Real-time gravitational replicas: Formalism and a variational principle

TL;DR

This work develops a real-time, Lorentzian path integral framework for gravitational replica wormholes to compute swap Rényi entropies in holographic theories. It constructs a well-defined variational principle for Lorentzian replica saddles that necessarily involve complex metrics, introduces a splitting surface (cosmic brane) and surface terms, and relates Euclidean conical defect data to real-time boundary conditions via an $i\varepsilon$ prescription. A key result is that replica- and CPT-symmetric saddles can have real extrinsic curvature on homology wedges, enabling cancellations between bra and ket branches and yielding real Rényi entropies from the imaginary part of ket-sector actions, thereby supporting unitarity in the dual field theory. The framework sets the stage for explicit, real-time constructions (to be demonstrated in a companion paper) and offers a path to incorporating higher-curvature corrections and quantum backreaction while clarifying the connection between Euclidean replica results and real-time holography.

Abstract

This work is the first step in a two-part investigation of real-time replica wormholes. Here we study the associated real-time gravitational path integral and construct the variational principle that will define its saddle-points. We also describe the general structure of the resulting real-time replica wormhole saddles, setting the stage for construction of explicit examples. These saddles necessarily involve complex metrics, and thus are accessed by deforming the original real contour of integration. However, the construction of these saddles need not rely on analytic continuation, and our formulation can be used even in the presence of non-analytic boundary-sources. Furthermore, at least for replica- and CPT-symmetric saddles we show that the metrics may be taken to be real in regions spacelike separated from a so-called `splitting surface'. This feature is an important hallmark of unitarity in a field theory dual.

Figures (11)

• Figure 1: A schematic illustration of the real-time (Schwinger-Keldysh) contours for the computation of the density matrix $\rho(t)$ (left) and its powers (right). The past boundary condition is supplied by the prescribed initial state $\rho_0$ and the direction of time evolution is explicitly indicated by the arrows. Forward evolution corresponds to the ket part of the state while backward evolution corresponds to the bra part.
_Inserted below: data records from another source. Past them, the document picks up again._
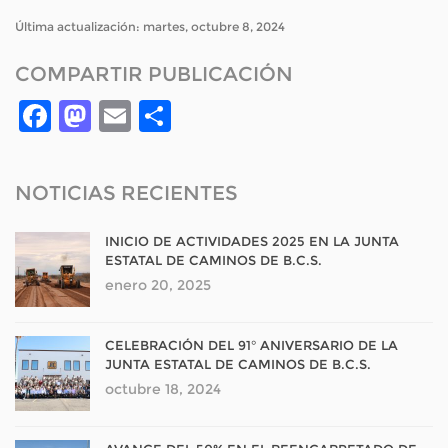
Última actualización: martes, octubre 8, 2024
COMPARTIR PUBLICACIÓN
Facebook
Mastodon
Email
Compartir
NOTICIAS RECIENTES
INICIO DE ACTIVIDADES 2025 EN LA JUNTA
ESTATAL DE CAMINOS DE B.C.S.
enero 20, 2025
CELEBRACIÓN DEL 91° ANIVERSARIO DE LA
JUNTA ESTATAL DE CAMINOS DE B.C.S.
octubre 18, 2024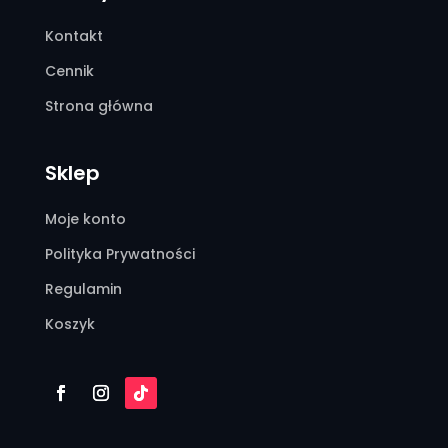
Kontakt
Cennik
Strona główna
Sklep
Moje konto
Polityka Prywatności
Regulamin
Koszyk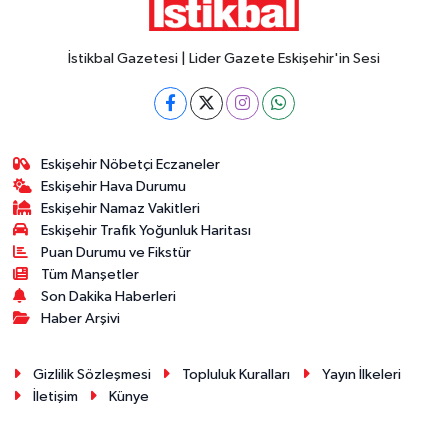
İstikbal Gazetesi | Lider Gazete Eskişehir'in Sesi
Eskişehir Nöbetçi Eczaneler
Eskişehir Hava Durumu
Eskişehir Namaz Vakitleri
Eskişehir Trafik Yoğunluk Haritası
Puan Durumu ve Fikstür
Tüm Manşetler
Son Dakika Haberleri
Haber Arşivi
Gizlilik Sözleşmesi
Topluluk Kuralları
Yayın İlkeleri
İletişim
Künye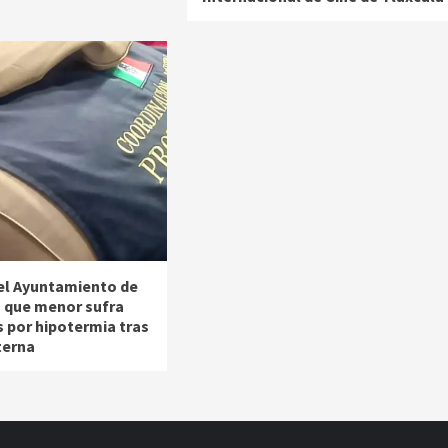
el Ayuntamiento de
n que menor sufra
 por hipotermia tras
terna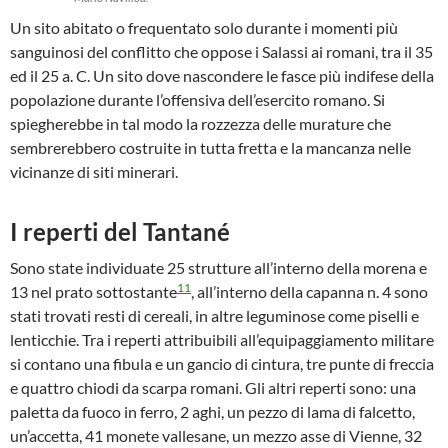
Un sito abitato o frequentato solo durante i momenti più
sanguinosi del conflitto che oppose i Salassi ai romani, tra il 35
ed il 25 a. C. Un sito dove nascondere le fasce più indifese della
popolazione durante l’offensiva dell’esercito romano. Si
spiegherebbe in tal modo la rozzezza delle murature che
sembrerebbero costruite in tutta fretta e la mancanza nelle
vicinanze di siti minerari.
I reperti del Tantané
Sono state individuate 25 strutture all’interno della morena e
11
13 nel prato sottostante
, all’interno della capanna n. 4 sono
stati trovati resti di cereali, in altre leguminose come piselli e
lenticchie. Tra i reperti attribuibili all’equipaggiamento militare
si contano una fibula e un gancio di cintura, tre punte di freccia
e quattro chiodi da scarpa romani. Gli altri reperti sono: una
paletta da fuoco in ferro, 2 aghi, un pezzo di lama di falcetto,
un’accetta, 41 monete vallesane, un mezzo asse di Vienne, 32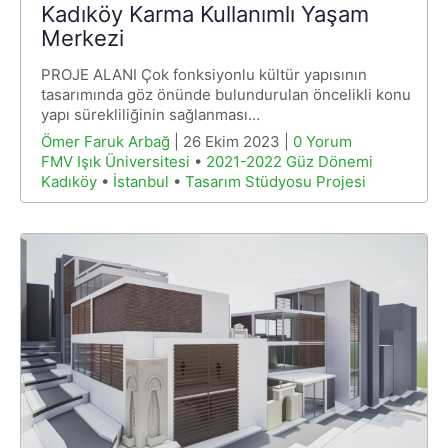
Kadıköy Karma Kullanımlı Yaşam
Merkezi
PROJE ALANI Çok fonksiyonlu kültür yapısının
tasarımında göz önünde bulundurulan öncelikli konu
yapı sürekliliğinin sağlanması…
Ömer Faruk Arbağ
| 26 Ekim 2023 |
0 Yorum
FMV Işık Üniversitesi
•
2021-2022 Güz Dönemi
Kadıköy
•
İstanbul
•
Tasarım Stüdyosu Projesi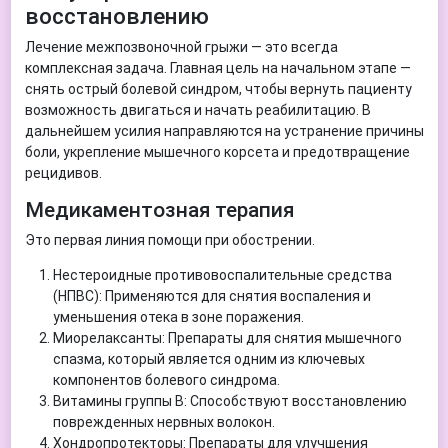
восстановлению
Лечение межпозвоночной грыжи — это всегда
комплексная задача. Главная цель на начальном этапе —
снять острый болевой синдром, чтобы вернуть пациенту
возможность двигаться и начать реабилитацию. В
дальнейшем усилия направляются на устранение причины
боли, укрепление мышечного корсета и предотвращение
рецидивов.
Медикаментозная терапия
Это первая линия помощи при обострении.
Нестероидные противовоспалительные средства
(НПВС): Применяются для снятия воспаления и
уменьшения отека в зоне поражения.
Миорелаксанты: Препараты для снятия мышечного
спазма, который является одним из ключевых
компонентов болевого синдрома.
Витамины группы B: Способствуют восстановлению
поврежденных нервных волокон.
Хондропротекторы: Препараты для улучшения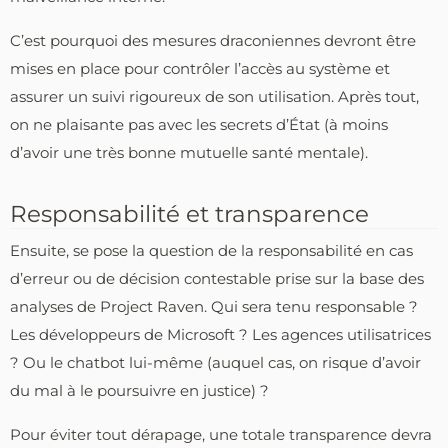
C’est pourquoi des mesures draconiennes devront être
mises en place pour contrôler l’accès au système et
assurer un suivi rigoureux de son utilisation. Après tout,
on ne plaisante pas avec les secrets d’État (à moins
d’avoir une très bonne mutuelle santé mentale).
Responsabilité et transparence
Ensuite, se pose la question de la responsabilité en cas
d’erreur ou de décision contestable prise sur la base des
analyses de Project Raven. Qui sera tenu responsable ?
Les développeurs de Microsoft ? Les agences utilisatrices
? Ou le chatbot lui-même (auquel cas, on risque d’avoir
du mal à le poursuivre en justice) ?
Pour éviter tout dérapage, une totale transparence devra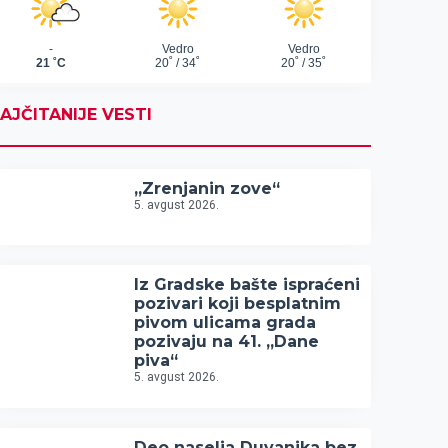
AJČITANIJE VESTI
„Zrenjanin zove“
5. avgust 2026.
Iz Gradske bašte ispraćeni
pozivari koji besplatnim
pivom ulicama grada
pozivaju na 41. „Dane
piva“
5. avgust 2026.
Deo naselja Duvanika bez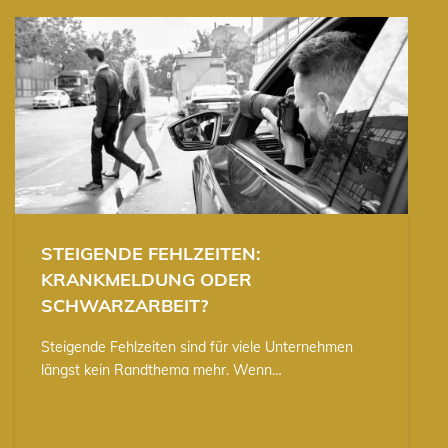
STEIGENDE FEHLZEITEN:
KRANKMELDUNG ODER
SCHWARZARBEIT?
Steigende Fehlzeiten sind für viele Unternehmen
längst kein Randthema mehr. Wenn…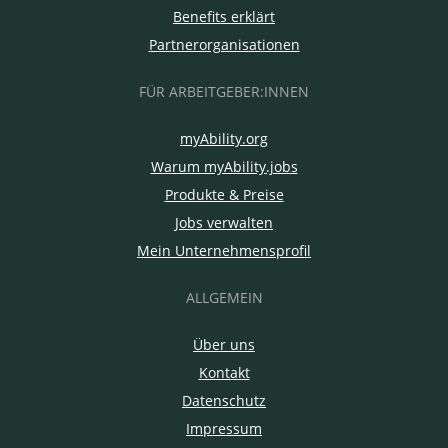
Benefits erklärt
Partnerorganisationen
FÜR ARBEITGEBER:INNEN
myAbility.org
Warum myAbility.jobs
Produkte & Preise
Jobs verwalten
Mein Unternehmensprofil
ALLGEMEIN
Über uns
Kontakt
Datenschutz
Impressum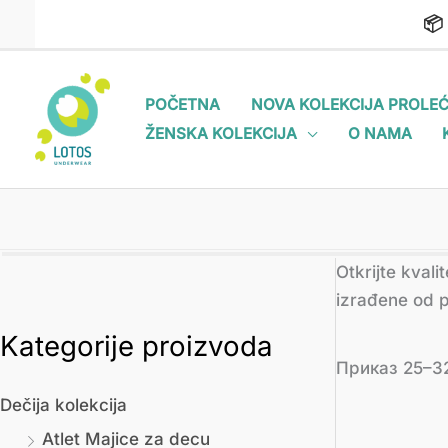
Пређи
📦
на
садржај
POČETNA
NOVA KOLEKCIJA PROLEĆ
ŽENSKA KOLEKCIJA
O NAMA
Otkrijte kval
izrađene od p
Kategorije proizvoda
М
М
Приказ 25–32
и
а
Dečija kolekcija
н
к
Atlet Majice za decu
и
с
The reduced density matrix $\rho_{_\mathcal{A}}(t)$ associated with some spatial domain at $t=0$ is obtained by sewing together the $\mathcal{U}(t;t_0)$ and $\mathcal{U}(t;t_0)^\dagger$ parts of the left panel along the complementary $t=0$ domain $\mathcal{A}^c$, while leaving open the parts along $\mathcal{A}$. It's powers thus involve similar contractions between the two parts of any given copy, while the $\mathcal{A}$ parts are again contracted with neighboring copies as shown at right.
• Figure 2: A replica wormhole spacetime that contributes in to the Euclidean path integral for the computation of spectral traces of density matrices.
• Figure 3: The timefolded Schwinger-Keldysh geometry ${\cal B}$ computing the matrix elements of $\rho_{_\mathcal{A}}$ for a quantum theory on a fixed background. The forward and backward evolutions are glued together on the partial Cauchy slice $\Sigma_{_t}$, except for a cut around $\mathcal{A}$. We have also indicated the past light-cones from the entangling surfaces which serve to demarcate the Milne and the Rindler wedges defined in the main text. In the gravitational context, the boundary geometries will be of this form.
• Figure 4: The bulk domains of interest in the Lorentzian construction for either the ket or the bra spacetime. Given a partition of $\Sigma_{_t}$ into regions $\mathcal{A}$ and $\mathcal{A}^c$, any bulk Cauchy surface $\tilde{\Sigma}_t$ with $\partial {\tilde{\Sigma}}_{_t} = \Sigma_{_t}$ admits a decomposition $\tilde{\Sigma}_t = {\cal R}_{\mathcal{A}} \cup {\cal R}_{{\mathcal{A}}^c}$. These domains are separated by a bulk codimension-2 surface $\text{\bf{\textgamma}}$, which is anchored on the entangling surface. On saddle point solutions this surface approaches the extremal surface as $n\to 1$.
• Figure 5: Bulk configurations relevant to computing the bulk dual of the boundary density matrix $\rho_{_\mathcal{A}}(t)$. The forward evolution for $\ket{\Psi}$ (left) proceeds up to ${\tilde{\Sigma}}_{_t}$, while the backwards evolution for $\bra{\Psi}$ starts there (right). We have identified the bra and ket spacetime along ${\cal R}_{{\mathcal{A}}^c}$ in accord with the prescription for the bulk dual of $\rho_{_\mathcal{A}}(t)$. Further gluing the two spacetimes together along ${\cal R}_{\mathcal{A}}$ and summing over all metrics would compute the trace of $\rho_{_\mathcal{A}}(t)$.